Homework Assignment
Henretta: Chapter Two
The Invasion and Settlement of North America

 Directions: Read Chapter One, and answer the following questions in complete sentences.  Your responses must be either typewritten or hand-written in black or blue ink.

PART ONE:

1.       Why did the Spanish, French, Dutch, and English pursue contrasting methods of settlement in North America during the sixteenth and seventeenth centuries?

2.       Why was indentured servitude such a profitable system of labor for planters in the Chesapeake colonies?

3.       How did Bacon's Rebellion contribute to the rise of slavery in the Chesapeake colonies?

4.       Why were four decades of boom times for Chesapeake tobacco growers followed by a bust in the mid-1600s?

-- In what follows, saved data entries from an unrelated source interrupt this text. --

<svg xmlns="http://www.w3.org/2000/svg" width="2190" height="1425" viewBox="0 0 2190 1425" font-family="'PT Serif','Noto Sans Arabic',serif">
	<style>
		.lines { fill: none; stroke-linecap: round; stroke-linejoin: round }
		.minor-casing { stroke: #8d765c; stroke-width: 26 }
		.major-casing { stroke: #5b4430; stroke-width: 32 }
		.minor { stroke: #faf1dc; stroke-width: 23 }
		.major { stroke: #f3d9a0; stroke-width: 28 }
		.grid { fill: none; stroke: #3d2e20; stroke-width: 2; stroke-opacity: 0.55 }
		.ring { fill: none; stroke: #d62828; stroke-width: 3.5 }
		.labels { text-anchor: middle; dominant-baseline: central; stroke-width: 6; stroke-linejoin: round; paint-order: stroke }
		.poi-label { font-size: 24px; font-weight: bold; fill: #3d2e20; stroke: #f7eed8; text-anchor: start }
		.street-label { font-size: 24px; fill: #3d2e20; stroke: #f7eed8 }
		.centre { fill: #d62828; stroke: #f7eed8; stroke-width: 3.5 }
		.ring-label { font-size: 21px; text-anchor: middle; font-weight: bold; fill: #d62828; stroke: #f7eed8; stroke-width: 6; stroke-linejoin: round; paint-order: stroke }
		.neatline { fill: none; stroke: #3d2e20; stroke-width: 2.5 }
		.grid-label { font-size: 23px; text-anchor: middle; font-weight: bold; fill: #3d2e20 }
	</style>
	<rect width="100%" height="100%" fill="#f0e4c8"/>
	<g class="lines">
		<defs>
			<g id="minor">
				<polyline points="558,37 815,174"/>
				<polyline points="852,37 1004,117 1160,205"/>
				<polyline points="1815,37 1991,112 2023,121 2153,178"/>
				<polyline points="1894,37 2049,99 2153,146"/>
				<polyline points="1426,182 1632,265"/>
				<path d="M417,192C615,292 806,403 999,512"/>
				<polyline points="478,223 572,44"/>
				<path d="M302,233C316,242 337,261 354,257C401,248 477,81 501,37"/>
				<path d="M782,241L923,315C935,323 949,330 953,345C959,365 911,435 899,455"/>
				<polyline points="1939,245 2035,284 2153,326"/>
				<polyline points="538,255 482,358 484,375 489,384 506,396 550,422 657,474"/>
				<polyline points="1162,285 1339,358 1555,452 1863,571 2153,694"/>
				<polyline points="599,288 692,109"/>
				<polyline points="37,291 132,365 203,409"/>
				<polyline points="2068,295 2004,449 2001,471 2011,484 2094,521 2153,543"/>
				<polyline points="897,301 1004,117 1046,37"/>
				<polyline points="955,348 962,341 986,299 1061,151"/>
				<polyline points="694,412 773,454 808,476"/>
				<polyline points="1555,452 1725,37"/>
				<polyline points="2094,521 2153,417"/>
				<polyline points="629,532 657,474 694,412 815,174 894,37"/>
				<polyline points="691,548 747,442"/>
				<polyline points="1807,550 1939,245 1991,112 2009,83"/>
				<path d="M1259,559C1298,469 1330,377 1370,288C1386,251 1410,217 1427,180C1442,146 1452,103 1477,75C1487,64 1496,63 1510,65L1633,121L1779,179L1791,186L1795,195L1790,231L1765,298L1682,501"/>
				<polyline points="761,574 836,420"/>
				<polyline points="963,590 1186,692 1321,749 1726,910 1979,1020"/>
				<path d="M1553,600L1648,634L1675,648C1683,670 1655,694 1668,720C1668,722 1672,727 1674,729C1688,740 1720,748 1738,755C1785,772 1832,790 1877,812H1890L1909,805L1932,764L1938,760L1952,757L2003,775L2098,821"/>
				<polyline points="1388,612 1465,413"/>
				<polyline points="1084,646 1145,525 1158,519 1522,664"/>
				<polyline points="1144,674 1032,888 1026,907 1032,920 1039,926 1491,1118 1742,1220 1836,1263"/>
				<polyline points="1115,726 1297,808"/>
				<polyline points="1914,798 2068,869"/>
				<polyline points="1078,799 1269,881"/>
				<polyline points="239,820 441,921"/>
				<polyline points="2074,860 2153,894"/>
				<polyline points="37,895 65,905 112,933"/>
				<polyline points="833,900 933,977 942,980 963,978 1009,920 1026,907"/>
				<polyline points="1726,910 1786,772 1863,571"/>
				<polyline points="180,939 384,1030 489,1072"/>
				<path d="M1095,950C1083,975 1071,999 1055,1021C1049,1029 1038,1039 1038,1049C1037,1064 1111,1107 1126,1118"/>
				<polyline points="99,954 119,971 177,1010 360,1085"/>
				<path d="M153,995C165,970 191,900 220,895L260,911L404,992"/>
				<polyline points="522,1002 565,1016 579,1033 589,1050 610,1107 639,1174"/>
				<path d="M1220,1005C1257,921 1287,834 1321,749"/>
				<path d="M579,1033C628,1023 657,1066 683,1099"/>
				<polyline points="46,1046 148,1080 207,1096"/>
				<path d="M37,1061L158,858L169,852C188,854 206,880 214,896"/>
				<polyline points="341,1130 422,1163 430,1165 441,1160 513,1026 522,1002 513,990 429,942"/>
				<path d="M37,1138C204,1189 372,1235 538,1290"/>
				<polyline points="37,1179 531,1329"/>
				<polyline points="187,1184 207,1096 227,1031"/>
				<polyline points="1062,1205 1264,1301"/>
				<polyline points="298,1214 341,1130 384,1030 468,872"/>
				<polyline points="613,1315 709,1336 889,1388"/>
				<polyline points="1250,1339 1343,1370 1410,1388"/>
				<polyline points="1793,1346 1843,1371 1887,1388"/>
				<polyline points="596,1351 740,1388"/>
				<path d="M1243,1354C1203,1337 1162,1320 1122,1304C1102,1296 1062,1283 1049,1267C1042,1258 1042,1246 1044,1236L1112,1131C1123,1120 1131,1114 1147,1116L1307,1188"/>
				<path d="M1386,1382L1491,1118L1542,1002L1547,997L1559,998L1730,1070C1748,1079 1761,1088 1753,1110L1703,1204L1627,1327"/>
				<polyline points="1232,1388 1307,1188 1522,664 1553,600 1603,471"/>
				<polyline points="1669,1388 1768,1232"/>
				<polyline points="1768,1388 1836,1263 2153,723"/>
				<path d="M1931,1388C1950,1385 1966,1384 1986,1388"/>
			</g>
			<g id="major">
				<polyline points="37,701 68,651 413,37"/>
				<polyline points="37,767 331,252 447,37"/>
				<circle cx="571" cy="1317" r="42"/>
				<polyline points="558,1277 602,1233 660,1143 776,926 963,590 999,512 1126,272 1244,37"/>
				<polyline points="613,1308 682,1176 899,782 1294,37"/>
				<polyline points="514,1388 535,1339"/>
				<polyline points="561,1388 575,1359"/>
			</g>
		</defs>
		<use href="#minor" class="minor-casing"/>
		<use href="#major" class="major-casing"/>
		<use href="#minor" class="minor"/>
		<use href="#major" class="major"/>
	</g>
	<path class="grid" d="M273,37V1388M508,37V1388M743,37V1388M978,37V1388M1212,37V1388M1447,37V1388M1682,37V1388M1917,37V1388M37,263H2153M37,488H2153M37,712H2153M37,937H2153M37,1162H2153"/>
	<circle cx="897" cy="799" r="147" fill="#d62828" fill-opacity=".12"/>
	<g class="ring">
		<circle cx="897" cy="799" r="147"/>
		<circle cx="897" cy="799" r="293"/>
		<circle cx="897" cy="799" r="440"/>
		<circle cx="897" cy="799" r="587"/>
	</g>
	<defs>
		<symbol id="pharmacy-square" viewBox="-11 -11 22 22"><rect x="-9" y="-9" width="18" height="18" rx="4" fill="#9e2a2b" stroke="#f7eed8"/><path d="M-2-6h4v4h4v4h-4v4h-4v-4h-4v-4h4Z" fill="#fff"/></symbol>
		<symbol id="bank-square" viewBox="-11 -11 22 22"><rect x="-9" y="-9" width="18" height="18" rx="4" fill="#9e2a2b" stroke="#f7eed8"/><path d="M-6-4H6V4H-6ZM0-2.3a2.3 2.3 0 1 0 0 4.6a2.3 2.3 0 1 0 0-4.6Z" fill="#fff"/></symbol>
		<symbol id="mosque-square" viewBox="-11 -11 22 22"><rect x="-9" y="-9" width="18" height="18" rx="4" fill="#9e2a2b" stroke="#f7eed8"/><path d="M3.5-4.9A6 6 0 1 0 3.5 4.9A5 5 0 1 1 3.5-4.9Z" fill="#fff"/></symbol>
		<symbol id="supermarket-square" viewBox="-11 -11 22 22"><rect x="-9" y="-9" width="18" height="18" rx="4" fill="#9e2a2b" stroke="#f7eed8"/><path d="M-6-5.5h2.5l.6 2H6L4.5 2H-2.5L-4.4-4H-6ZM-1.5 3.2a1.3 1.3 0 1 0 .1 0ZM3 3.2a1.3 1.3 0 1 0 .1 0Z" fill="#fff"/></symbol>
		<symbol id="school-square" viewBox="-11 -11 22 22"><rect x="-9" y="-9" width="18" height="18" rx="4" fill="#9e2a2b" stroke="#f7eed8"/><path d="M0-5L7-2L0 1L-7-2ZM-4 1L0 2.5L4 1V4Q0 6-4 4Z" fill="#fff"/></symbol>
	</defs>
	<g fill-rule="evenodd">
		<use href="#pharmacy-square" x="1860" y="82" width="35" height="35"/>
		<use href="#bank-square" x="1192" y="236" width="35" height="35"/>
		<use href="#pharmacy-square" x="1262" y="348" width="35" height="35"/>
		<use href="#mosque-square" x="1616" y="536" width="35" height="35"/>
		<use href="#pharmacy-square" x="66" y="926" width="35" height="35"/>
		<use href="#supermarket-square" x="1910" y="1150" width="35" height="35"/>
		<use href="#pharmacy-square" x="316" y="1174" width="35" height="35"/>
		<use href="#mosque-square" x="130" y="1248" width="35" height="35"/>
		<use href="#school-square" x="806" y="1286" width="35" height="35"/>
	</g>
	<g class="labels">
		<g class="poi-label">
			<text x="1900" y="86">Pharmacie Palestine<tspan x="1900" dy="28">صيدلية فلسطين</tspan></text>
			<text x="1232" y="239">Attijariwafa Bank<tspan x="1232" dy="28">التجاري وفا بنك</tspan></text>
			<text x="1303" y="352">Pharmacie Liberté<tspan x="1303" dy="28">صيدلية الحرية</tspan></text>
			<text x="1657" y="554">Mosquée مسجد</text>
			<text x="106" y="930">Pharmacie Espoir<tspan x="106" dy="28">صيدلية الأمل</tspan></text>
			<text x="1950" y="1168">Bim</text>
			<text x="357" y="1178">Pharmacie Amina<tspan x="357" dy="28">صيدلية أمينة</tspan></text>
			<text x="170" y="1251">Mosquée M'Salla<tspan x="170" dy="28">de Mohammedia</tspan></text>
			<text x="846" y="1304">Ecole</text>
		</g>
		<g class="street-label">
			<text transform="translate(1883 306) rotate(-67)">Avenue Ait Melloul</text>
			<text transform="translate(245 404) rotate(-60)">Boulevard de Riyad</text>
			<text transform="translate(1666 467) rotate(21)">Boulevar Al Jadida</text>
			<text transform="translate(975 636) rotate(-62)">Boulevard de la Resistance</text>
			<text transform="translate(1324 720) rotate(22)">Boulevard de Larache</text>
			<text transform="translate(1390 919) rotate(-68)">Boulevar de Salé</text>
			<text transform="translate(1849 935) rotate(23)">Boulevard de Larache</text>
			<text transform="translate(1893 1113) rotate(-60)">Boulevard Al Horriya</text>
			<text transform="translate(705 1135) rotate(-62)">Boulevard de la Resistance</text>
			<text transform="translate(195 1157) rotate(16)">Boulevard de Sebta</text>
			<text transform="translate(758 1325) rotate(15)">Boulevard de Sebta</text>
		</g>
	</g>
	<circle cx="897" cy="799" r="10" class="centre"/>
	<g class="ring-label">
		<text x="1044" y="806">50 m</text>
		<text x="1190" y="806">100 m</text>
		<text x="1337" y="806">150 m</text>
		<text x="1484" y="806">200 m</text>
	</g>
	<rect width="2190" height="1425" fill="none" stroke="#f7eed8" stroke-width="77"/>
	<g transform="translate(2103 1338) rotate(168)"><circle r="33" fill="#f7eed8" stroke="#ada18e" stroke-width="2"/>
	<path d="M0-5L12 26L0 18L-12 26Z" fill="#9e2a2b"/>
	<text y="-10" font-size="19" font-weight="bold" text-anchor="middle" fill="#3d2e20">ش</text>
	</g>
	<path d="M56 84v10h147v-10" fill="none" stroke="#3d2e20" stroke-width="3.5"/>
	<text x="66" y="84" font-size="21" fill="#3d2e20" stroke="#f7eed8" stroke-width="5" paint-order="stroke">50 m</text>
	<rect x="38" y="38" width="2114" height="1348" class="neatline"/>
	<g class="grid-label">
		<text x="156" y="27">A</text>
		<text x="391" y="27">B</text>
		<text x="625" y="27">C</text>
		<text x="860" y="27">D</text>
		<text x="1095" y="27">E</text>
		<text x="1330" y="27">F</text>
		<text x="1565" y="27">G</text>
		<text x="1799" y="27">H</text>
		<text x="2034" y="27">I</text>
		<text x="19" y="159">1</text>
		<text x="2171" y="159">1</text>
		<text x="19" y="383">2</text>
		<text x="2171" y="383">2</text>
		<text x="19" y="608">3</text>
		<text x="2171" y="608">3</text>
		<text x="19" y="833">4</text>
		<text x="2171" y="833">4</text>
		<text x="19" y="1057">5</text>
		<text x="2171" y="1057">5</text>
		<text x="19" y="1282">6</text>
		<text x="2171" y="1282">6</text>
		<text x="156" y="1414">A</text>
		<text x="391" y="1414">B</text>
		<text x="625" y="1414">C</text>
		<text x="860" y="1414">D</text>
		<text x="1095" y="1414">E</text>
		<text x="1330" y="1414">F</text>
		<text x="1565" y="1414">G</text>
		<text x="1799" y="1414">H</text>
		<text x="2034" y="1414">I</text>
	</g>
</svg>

5.       Why did the Puritans flee England for America in the early 1600s?

6.       Compare the social aspects of the Chesapeake and New England colonies.

7.       In what ways did white Europeans cause social upheaval and compromise the traditional way of life among native groups during the colonial era?

8.       What were the impacts of the fur trade upon intertribal relations?

9.       Explain the Puritans' religious doctrines toward Native Americans.

PART TWO:

1.       Read: American Voices, Richard Frethorne: Hard Times in Early Virginia in Chapter 2 of the text. After reading the document, write a brief paragraph-length response to each of the following questions. This letter describes conditions for an indentured servant in early seventeenth-century Virginia. Hard work, sickness, hunger, isolation, and fear had clearly taken their toll on Richard Frethorne.

a.        What are the causes of the sickness, hunger, and fear that Frethorne describes? What aspects of the settlement process and the environment have contributed to these conditions?

b.      What does his letter say about the quality of community life in early Virginia? Why was society like this?

c.       Why did Frethorne travel to America?

d.      If Frethorne were to return to England, what would be his social and economic standing?

 

2.        Read: American Voices, Mary Rowlandson: A Captivity Narrative in Chapter 2 of the text. After reading the document, write a brief paragraph-length response to each of the following questions. When you are finished, select "Submit" to compare your responses with the model answers provided.

European immigrants to the New World, who were imbued with moral righteousness, justified their growing presence in the colonies and the Native Americans' demise as being God's will. Indians were made out to be savages, a culturally inferior people degenerated by their susceptibility to sin. In New England, frustrated by thwarted attempts to copy English ways, Metacom—the leader of the Wampanoags—determined that only military resistance could save Indian land and culture. Allying his people with the Narragansett and Nipmuck tribes, Metacom attacked white settlements throughout New England by burning towns, killing many European settlers, and taking others as captive. Mary Rowlandson was one such captive, held for twelve weeks until ransomed by her family.

 

a.       In this excerpt, does Rowlandson portray her captors, the Wampanoag Indians, as being savages?

b.      What cultural differences between the English and the Wampanoags are observed by Rowlandson during her captivity? Does she adapt to Indian ways?

c.       From Rowlandson's account of her captivity, what can we learn about Wampanoag women?